Hanzo the Razor: Sword of Justice (1972)
Alexander Smith
August 13, 2012
Note: review may contain spoilers

I'm not gonna lie, my first reaction to a film like this was “what?” But this was the 1970s, and seeing a renaissance of exploitation films like Shaft, Shintaro Katsu wanted to make his own. And this is essentially a Japanese Shaft, right down to the earworm of a score. So if you keep this in mind and don’t take any of the film’s more infamous elements seriously, it’s great to watch.

Hanzo Itami is a “cop” for the Shogun Magistrate’s office in Edo Japan. He is known for questioning his authorities, especially his superior officer, Magobei Onishi, or “Snake Magobei” as Hanzo derisively calls him due to his penchant for taking bribes and affairs. The greatest thing he is known for is his large genitalia, which he uses to get women to confess to anything. Hanzo is after an escaped convict and known murderer, who has escaped from prison. Using every skill available to him, Itami Hanzo must find the killer, and bring him to justice!

A forewarning: This film is one of those things where the premise may alienate most audiences; I really have to question, is Hanzo a good guy or is he just as bad as the thieves and murderers he pursues? Rape is never an OK thing. However, as long as you don’t take any of the films torture/self-torture/rape scenes seriously, you could enjoy this.

That out of the way, the plotting follows a formula repeated in all three films, with Hanzo hearing of a corrupt government plot, encountering someone who knows of the information, strengthening his “member” with rice bales and self-flagellation, then preceding to get a woman to tell him what she knows using it. After this he usually tracks down the criminal through classic detective skills and faces them to either take them into custody or kill them. It’s very formulaic, but very fun to watch courtesy of the well done cinematography.

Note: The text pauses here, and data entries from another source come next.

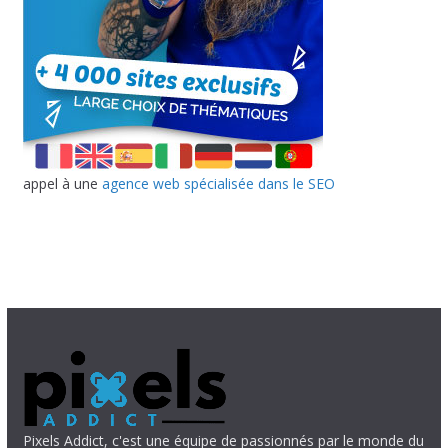
appel à une
agence web spécialisée dans le SEO
Pixels Addict, c'est une équipe de passionnés par le monde du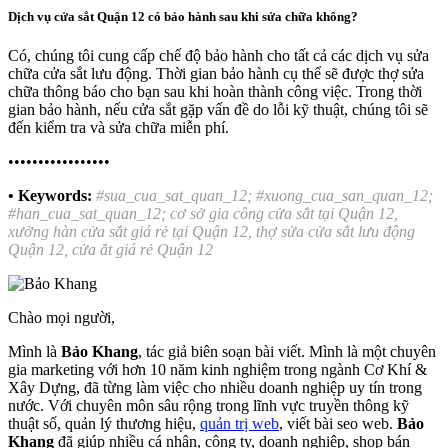
Dịch vụ cửa sắt Quận 12 có bảo hành sau khi sửa chữa không?
Có, chúng tôi cung cấp chế độ bảo hành cho tất cả các dịch vụ sửa
chữa cửa sắt lưu động. Thời gian bảo hành cụ thể sẽ được thợ sửa
chữa thông báo cho bạn sau khi hoàn thành công việc. Trong thời
gian bảo hành, nếu cửa sắt gặp vấn đề do lỗi kỹ thuật, chúng tôi sẽ
đến kiểm tra và sửa chữa miễn phí.
•••••••••••••••••
• Keywords:
#sua_cua_sat_quan_12; #xuong_cua_san_quan_12;
#han_cua_sat_quan_12; cơ sở gia công cửa sắt tại Quận 12,
xưởng hàn cửa sắt giá rẻ tại Quận 12, thợ sửa cửa sắt lưu động
Quận 12, cửa ắt giá rẻ Quận 12
Chào mọi người,
Mình là
Bảo Khang
, tác giả biên soạn bài viết. Mình là một chuyên
gia marketing với hơn 10 năm kinh nghiệm trong ngành Cơ Khí &
Xây Dựng, đã từng làm việc cho nhiều doanh nghiệp uy tín trong
nước. Với chuyên môn sâu rộng trong lĩnh vực truyền thông kỹ
thuật số, quản lý thương hiệu,
quản trị web
, viết bài seo web.
Bảo
Khang
đã giúp nhiều cá nhân, công ty, doanh nghiệp, shop bán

The acting on the part of Shintaro Katsu as Hanzo is well done, but the character never seems to display emotion beyond a scowl. You never feel Hanzo is in danger, which is another flaw. The shining stars of the acting come in veteran Godzilla vs. Hedorah (1971) actor Akira Yamauchi as Onishi, who ends up being comical due to his constant bickering with Hanzo. The two comical assistants are another highlight, bumbling and energetic, you can’t help but laugh at their antics when they feel insignificant compared to their boss Hanzo. This is a film where the secondary characters shine.

Speaking of which, the movie is filmed like a lot of exploitation flicks were at the time, unique uses of lighting, blood spurting like high-pressure water, and camera angles that are quite unorthodox. For instance, the camera angles during the infamous “interrogation” use trickery to hide Hanzo’s penis. The camera uses a fisheye view lens from “Hanzo’s penis” during sex…this sounds weird, but it works. The editing present throughout the film is also reflective of the times, with the film beginning and ending with Hanzo standing on a map of Japan. Quick jump cuts are used throughout the film. The cinematography is the movie's strongest point.

Kunihiko Murai’s score sounds exactly like something Issac Hayes would do for Shaft, and it fits the film too well. Using horns, classic “wah-wah” guitars and some string work, the score feels 70s exploitation, and it works awesomely well. The song at the end, “Goyokiba” is done by 70s glam rockers The Mops, and it’s awesome, with a constant laughing vocal that is really catchy and fun to listen to with guitar and horns peppering the fun. The score is another highlight.

Overall, this film isn’t for everyone, but if you like exploitation or weird things, this should be right up your alley. It’s essentially a cop film set in Edo Japan. The only thing “jidaigeki” is the setting and fight scenes. Everything else feels 1970s. If you’re up for this sort of thing, go see it.